Zwischen Snuff und Stuss
„8MM“ hat mich immer fasziniert. Von seinen Themen bis zu Cage, von seinem Dreck bis zu Schumachers eigentlich wesentlich glamourösere Art, von der Schattenseite Hollywoods bis zur bescheuerten Über-den-Haufen-Werfung von Pornografie, BDSM, Kinderpornografie und Snuff. „8MM“ bietet ohne Frage genug Stoff, ihn komplett in seine Einzelteile zu zerlegen und katastrophal zu finden. Zu oberflächlich, zu verallgemeinernd, zu gekünstelt, zu aufgesetzt, zu selbstherrlich, zu menschenverachtend, zu predigend. Und so weiter und so fort. Und wie finde ich ihn? Schlicht und einfach sehr gut. Beißt sich nicht. Ich hoffe das im Laufe dieses Reviews unterlegen zu können. Erzählt wird in diesem schmutzig-stylischen Neo Noir-Thriller von einem Privatdetektiv, der von einer reichen Witwe engagiert wird, um die Echtheit eines vermeintlichen Snufffilms zu prüfen, in dem womöglich ihre Tochter vor laufender Kamera ermordet wird. Seine Untersuchungen führen ihn dabei in die Abgründe der Traumfabrik und unserer gesamten westlichen Gesellschaft, zwischen gescheiterten Existenzen, gut getarnten Sadisten und geldgierigen Untergrundringen…

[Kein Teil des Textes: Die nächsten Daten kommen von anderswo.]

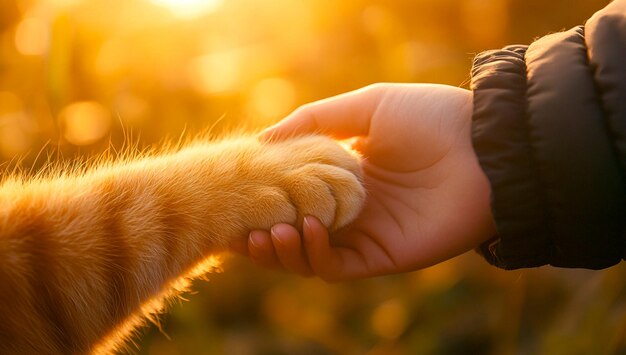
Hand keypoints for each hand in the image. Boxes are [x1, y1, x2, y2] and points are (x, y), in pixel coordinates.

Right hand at [232, 83, 495, 280]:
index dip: (262, 199)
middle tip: (239, 227)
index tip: (236, 195)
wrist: (483, 145)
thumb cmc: (429, 118)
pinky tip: (303, 229)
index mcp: (342, 175)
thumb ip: (314, 120)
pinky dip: (312, 255)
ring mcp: (364, 235)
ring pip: (308, 256)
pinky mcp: (381, 257)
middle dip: (263, 234)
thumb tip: (262, 140)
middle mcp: (348, 210)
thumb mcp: (366, 105)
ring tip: (268, 230)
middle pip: (293, 232)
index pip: (291, 196)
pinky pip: (335, 268)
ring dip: (281, 249)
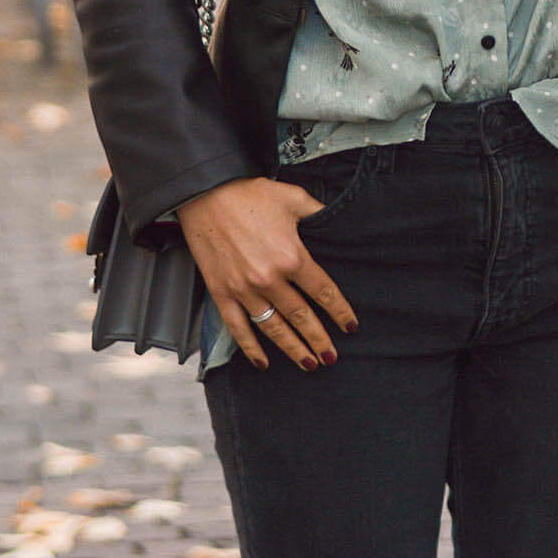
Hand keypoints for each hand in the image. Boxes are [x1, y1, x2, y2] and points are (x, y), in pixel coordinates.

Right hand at [174, 176, 357, 370]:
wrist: (207, 192)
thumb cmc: (251, 194)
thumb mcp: (294, 198)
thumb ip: (318, 213)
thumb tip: (338, 220)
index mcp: (292, 257)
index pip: (324, 292)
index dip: (340, 312)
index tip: (351, 327)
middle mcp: (270, 279)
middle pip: (302, 317)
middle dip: (320, 340)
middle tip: (332, 358)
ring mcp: (244, 290)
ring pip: (274, 329)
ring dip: (293, 349)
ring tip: (308, 365)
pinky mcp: (222, 293)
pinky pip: (238, 329)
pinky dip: (250, 349)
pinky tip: (263, 363)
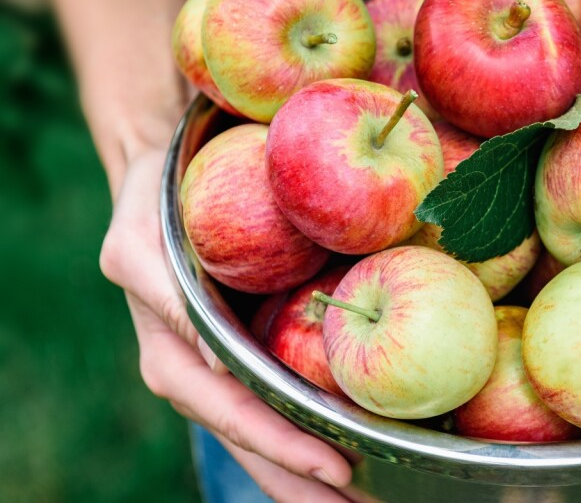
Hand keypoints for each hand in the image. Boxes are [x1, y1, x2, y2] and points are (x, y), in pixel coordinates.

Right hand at [100, 149, 353, 501]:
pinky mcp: (251, 353)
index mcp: (174, 361)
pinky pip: (284, 398)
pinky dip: (316, 427)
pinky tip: (358, 444)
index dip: (284, 449)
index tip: (337, 470)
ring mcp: (229, 371)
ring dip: (314, 472)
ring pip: (272, 434)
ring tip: (370, 498)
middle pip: (257, 445)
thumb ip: (165, 298)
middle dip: (304, 485)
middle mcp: (204, 376)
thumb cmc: (151, 204)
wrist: (164, 180)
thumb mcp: (140, 244)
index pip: (236, 417)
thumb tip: (212, 362)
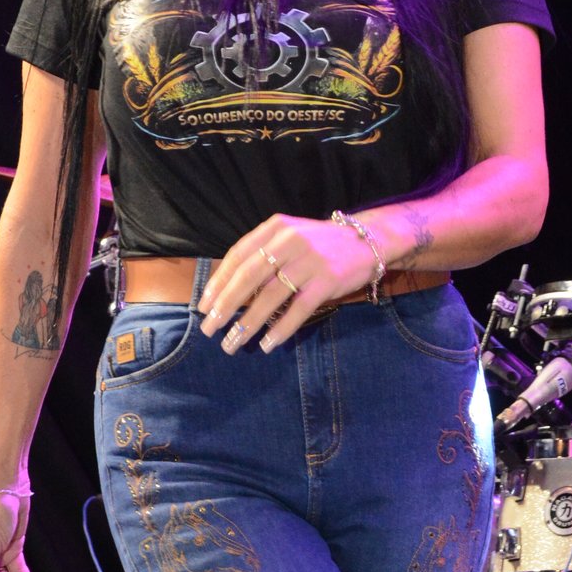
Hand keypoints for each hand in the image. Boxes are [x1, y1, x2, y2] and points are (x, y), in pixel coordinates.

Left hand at [201, 214, 377, 353]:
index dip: (218, 283)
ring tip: (234, 342)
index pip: (238, 256)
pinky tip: (267, 343)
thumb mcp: (288, 237)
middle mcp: (289, 241)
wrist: (368, 241)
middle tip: (210, 328)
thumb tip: (227, 290)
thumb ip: (262, 255)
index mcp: (274, 228)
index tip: (204, 305)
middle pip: (249, 278)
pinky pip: (298, 309)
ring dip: (249, 323)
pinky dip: (281, 328)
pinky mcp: (327, 281)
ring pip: (270, 297)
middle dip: (226, 306)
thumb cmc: (319, 245)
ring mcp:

Der Abgrund hat wieder einen Staring Contest gewonnen
Aus einer Zeit, als Nic Cage noch nicht allzu oft überdrehte, als Joel Schumacher nach „Batman & Robin“ mit Nachdruck etwas zu beweisen hatte, als das Internet (geschweige das Darknet) noch in der Pubertät steckte, düstere Hollywoodthriller boomten und Snuff an Sagenumwobenheit kaum zu überbieten war. „8MM“ ist sehr interessant, sowohl auf seinen Metaebenen als auch als garstiger Krimi selbst. Hervorragend und oft überraschend gegen bekannte Besetzungsmuster bis in Nebenrollen ausgestattet (Phoenix, Stormare, Reedus, Keener, Gandolfini), mit etlichen richtig fiesen Set Pieces, toller Beleuchtung und einem ebenso rotzig-harten Soundtrack. Das Thema taucht tief in die entlegeneren Winkel der menschlichen Seele und unserer Gesellschaft ab. Das mag nicht jedem gefallen. Manch einer findet sich selbst darin, anderen macht es einfach nur Angst und wirkt abstoßend. Jedem das Seine. Dennoch verfehlt „8MM“ seine Wirkung nicht. Einmal mehr zeigt Schumacher seine Vielseitigkeit. Für mich einer der verkannteren und mutigeren Regisseure seiner Generation. Wie Cage sich hier in Zorn, Dunkelheit und Gewalt verliert, ist und bleibt sehenswert, erinnert eher an nihilistischere Drehbücher von Schrader a la „Bad Lieutenant“. Kein Wunder, dass Cage später noch in dessen Remake die Hauptrolle übernehmen sollte. „8MM“ ist mindestens diskussionswürdig und interessant. Eventuell für nicht wenige sogar exzellent und unvergesslich. Ein siffiger Abstieg in die Alptraumfabrik namens menschliche Seele.
Fazit: ungewöhnlich düster und ernst für Joel Schumacher, mit einer meist starken, bodenständigen Cage-Performance, niederschmetternden Themen und einer echt unangenehmen Stimmung - auch wenn „8MM“ sicher kein „Sieben“ ist, bekommt er mich dennoch jedes Mal!